Homebuyers will often see ads for “homes starting in the $300s”, or something like that, i.e. some price point that’s within their budget.  Intrigued, they plan a visit to the model home and fall in love.  Everything is so beautiful, and it should* be in their budget, right?

Not quite.  The advertised base price of floor plan is the like the bare, bare minimum, and much of what you see in a model home is an upgrade from the builder’s base offering.

Each category of design options - e.g. flooring, countertops, cabinets, light fixtures, etc. -  will be offered in levels, e.g. Level 1, Level 2, Level 3, Level 4, and onwards.  The number of levels is specific to every builder, and the additional cost above the base price will vary.

Let’s look at a quick an example.  By default, a lot of builders will often put carpet or a basic-looking tile in the main living area and in all the bedrooms for their base.  If you want wood floors in the main living area, they might offer laminate flooring as Level 2, but for real hardwood you would need to select Level 3 or 4.  If you want the same wood floors in the bedrooms, you need to upgrade each room as well. 

This is why it’s such a hard question to answer when clients ask us how much do these options normally cost. It really depends on which selections you personally want, and the builder’s individual pricing. 

One of the ways to get a more accurate idea of pricing is to ask the sales rep what’s standard and what’s an upgrade when you tour model and inventory homes,  And if there’s something specific you like, like a specific flooring, as what Level it is. You might also want to ask if they have a booklet of design option levels and pricing that you can take with you.

Can I save money and get a discount if I don’t use a Realtor?

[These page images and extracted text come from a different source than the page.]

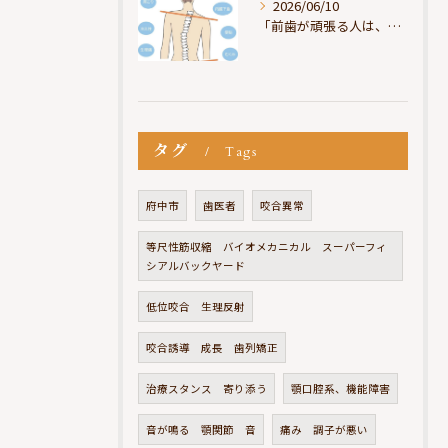
2026/06/10
「前歯が頑張る人は、だいたい疲れている」
タグ
Tags
府中市
歯医者
咬合異常
等尺性筋収縮 バイオメカニカル スーパーフィ
シアルバックヤード
低位咬合 生理反射
咬合誘導 成長 歯列矯正
治療スタンス 寄り添う
顎口腔系、機能障害
音が鳴る 顎関節 音
痛み 調子が悪い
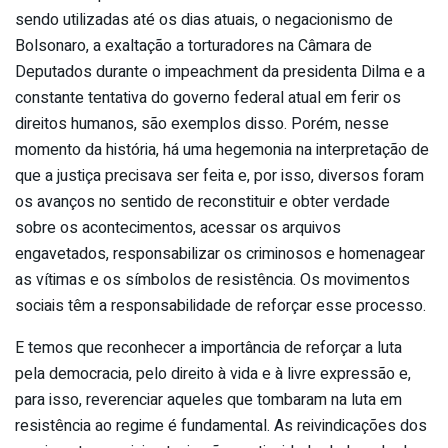
sendo utilizadas até os dias atuais, o negacionismo de
Bolsonaro, a exaltação a torturadores na Câmara de
Deputados durante o impeachment da presidenta Dilma e a
constante tentativa do governo federal atual em ferir os
direitos humanos, são exemplos disso. Porém, nesse
momento da história, há uma hegemonia na interpretação de
que a justiça precisava ser feita e, por isso, diversos foram
os avanços no sentido de reconstituir e obter verdade
sobre os acontecimentos, acessar os arquivos
engavetados, responsabilizar os criminosos e homenagear
as vítimas e os símbolos de resistência. Os movimentos
sociais têm a responsabilidade de reforçar esse processo.
E temos que reconhecer a importância de reforçar a luta
pela democracia, pelo direito à vida e à livre expressão e,
para isso, reverenciar aqueles que tombaram na luta em
resistência ao regime é fundamental. As reivindicações dos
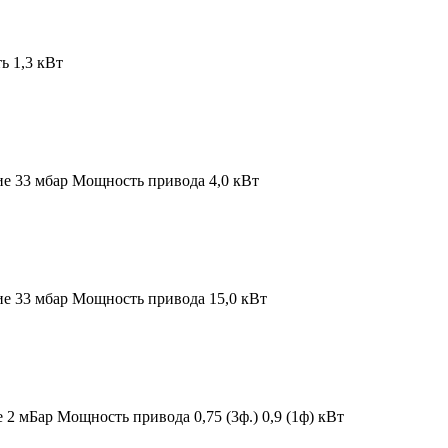
 1,3 кВт
ие 33 мбар
Мощность привода 4,0 кВт
ие 33 мбар
Мощность привода 15,0 кВт
е 2 мБар
Мощность привода 0,75 (3ф.) 0,9 (1ф) кВт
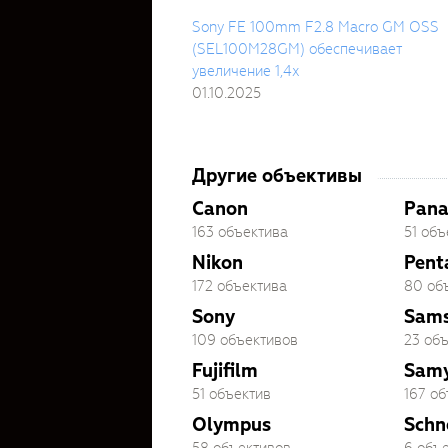
Sony FE 100mm F2.8 Macro GM OSS
(SEL100M28GM) обеспечивает
увеличение 1,4x
01.10.2025
Другие объективы
Canon
Pana
163 объектива
51 объ
Nikon
Pent
172 объектива
80 об
Sony
Sam
109 объективов
23 об
Fujifilm
Sam
51 объектив
167 о
Olympus
Schn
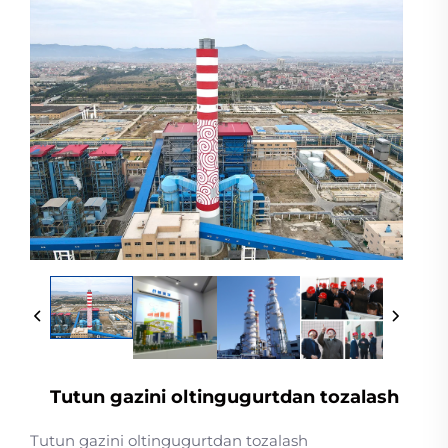
Tutun gazini oltingugurtdan tozalash
Tutun gazini oltingugurtdan tozalash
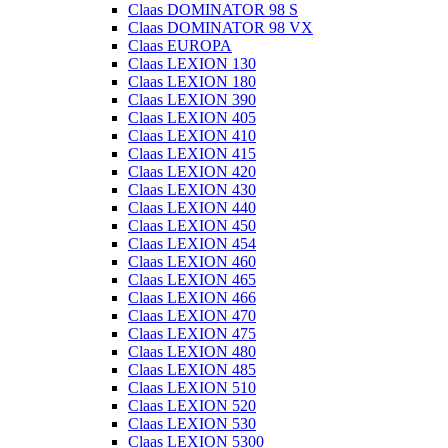
Claas DOMINATOR 98 S
Claas DOMINATOR 98 VX
Claas EUROPA
Claas LEXION 130
Claas LEXION 180
Claas LEXION 390
Claas LEXION 405
Claas LEXION 410
Claas LEXION 415
Claas LEXION 420
Claas LEXION 430
Claas LEXION 440
Claas LEXION 450
Claas LEXION 454
Claas LEXION 460
Claas LEXION 465
Claas LEXION 466
Claas LEXION 470
Claas LEXION 475
Claas LEXION 480
Claas LEXION 485
Claas LEXION 510
Claas LEXION 520
Claas LEXION 530
Claas LEXION 5300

The honest answer to this question is no.  Builders budget for Realtor commissions out of their marketing budget – it has nothing to do with the cost of the home. 

It’s actually to a homebuyer’s benefit to use a Realtor (and this isn’t just some sales pitch).  The builder’s sales rep is an employee of the builder, and though most sales rep are honest, fair-dealing people, at the end of the day they’re looking out for the builder’s best interest.  A Realtor’s job is to look out for your best interest, and it’s always good to have an advocate and experienced professional on your side.